▶ **Extract provided**
Martin points out what we should have known: Southern gospel music is a tainted legacy. John Newton was a slave trader before he wrote Amazing Grace. Martin Luther’s anti-Semitic writings almost certainly influenced further anti-Semitism, including the kind practiced in Nazi Germany. Most denominations are touched in some way by racism. You don’t have to kick over many rocks to find it.
So what do we do about that? Do we “cancel” songs and songwriters when we discover the racism in their pasts? Do we simply shrug and say “They were a product of their time”? Do we only embrace those, like Newton, who acknowledged and repented of their racism?
I don’t think the “product of his time” argument holds up to close scrutiny. While many influential people in the South in Vaughan’s day were part of the Klan, many were not. “Everybody was doing it” wouldn’t have been a good excuse when you were a kid, and it isn’t for adults. We’re all influenced by the times we live in, but we’re all responsible for our choices. It’s too easy to let bad behavior slide by as a product of the time.
But the speed with which we cancel the good work of those whose pasts hold some reprehensible acts sometimes seems too easy as well. It lets us feel good about being on the right side without asking the really tough questions about our world or ourselves. We might very well choose not to use some music because of the racist views or actions of their creators, but let it be a community decision made of careful thought, with acknowledgement that our own hands are hardly clean, either.
So what then? What do we do when we discover that more of our worship music is written by racists, or misogynists, or whatever? What if we discover that one of the editors of our favorite Bible translation has used racial slurs, or that a respected author has disparaged Asians?
It seems to me that we — and by “we” I mean white Christians — often are asking the wrong questions in circumstances like this. We’re asking “Should I feel bad about this?” Or maybe we’re asking, “Why should I have to give up something I like?” Paul reminds us that there are better questions to ask. He says that God gives “greater honor to the parts that lacked it” in the church. That is, he wants those in the church who through no fault of their own are disregarded and discriminated against to receive special honor from the rest of the church (and not merely equal treatment). We should have “equal concern for each other.” Most to the point, I think, for this discussion: we should suffer when another part of the church suffers (instead of disregarding that suffering), and we should rejoice when they receive honor (instead of resenting it).

▶ **What the task requires**
Transcribe word for word the part of the passage on racism in church music that begins at the words "But the speed" and stops after the words "hardly clean, either.". These entries have no connection to the passage above.

Records taken from a dataset:
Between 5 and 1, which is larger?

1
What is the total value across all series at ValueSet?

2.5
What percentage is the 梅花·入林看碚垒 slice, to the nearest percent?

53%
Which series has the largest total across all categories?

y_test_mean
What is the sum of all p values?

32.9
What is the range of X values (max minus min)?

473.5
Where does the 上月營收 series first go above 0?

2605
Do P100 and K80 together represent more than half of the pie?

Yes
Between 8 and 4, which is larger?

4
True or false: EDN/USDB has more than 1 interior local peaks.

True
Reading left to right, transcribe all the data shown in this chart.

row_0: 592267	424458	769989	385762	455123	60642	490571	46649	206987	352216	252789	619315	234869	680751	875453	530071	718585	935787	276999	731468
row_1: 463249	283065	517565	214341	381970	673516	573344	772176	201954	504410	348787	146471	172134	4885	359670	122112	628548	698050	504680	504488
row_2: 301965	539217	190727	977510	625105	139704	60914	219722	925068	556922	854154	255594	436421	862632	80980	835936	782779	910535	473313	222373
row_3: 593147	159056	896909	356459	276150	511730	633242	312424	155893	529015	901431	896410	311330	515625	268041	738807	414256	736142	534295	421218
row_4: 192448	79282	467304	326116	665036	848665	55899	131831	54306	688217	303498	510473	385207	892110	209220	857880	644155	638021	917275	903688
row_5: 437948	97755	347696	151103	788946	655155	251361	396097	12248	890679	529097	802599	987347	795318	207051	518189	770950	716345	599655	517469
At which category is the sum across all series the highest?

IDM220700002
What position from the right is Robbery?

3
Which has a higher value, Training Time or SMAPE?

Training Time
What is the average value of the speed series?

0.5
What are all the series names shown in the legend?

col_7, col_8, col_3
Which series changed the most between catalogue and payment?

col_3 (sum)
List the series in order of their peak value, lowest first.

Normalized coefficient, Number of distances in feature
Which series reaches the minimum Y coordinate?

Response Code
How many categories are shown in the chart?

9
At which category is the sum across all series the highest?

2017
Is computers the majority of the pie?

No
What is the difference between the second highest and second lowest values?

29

▶ **Finished task**
But the speed with which we cancel the good work of those whose pasts hold some reprehensible acts sometimes seems too easy as well. It lets us feel good about being on the right side without asking the really tough questions about our world or ourselves. We might very well choose not to use some music because of the racist views or actions of their creators, but let it be a community decision made of careful thought, with acknowledgement that our own hands are hardly clean, either.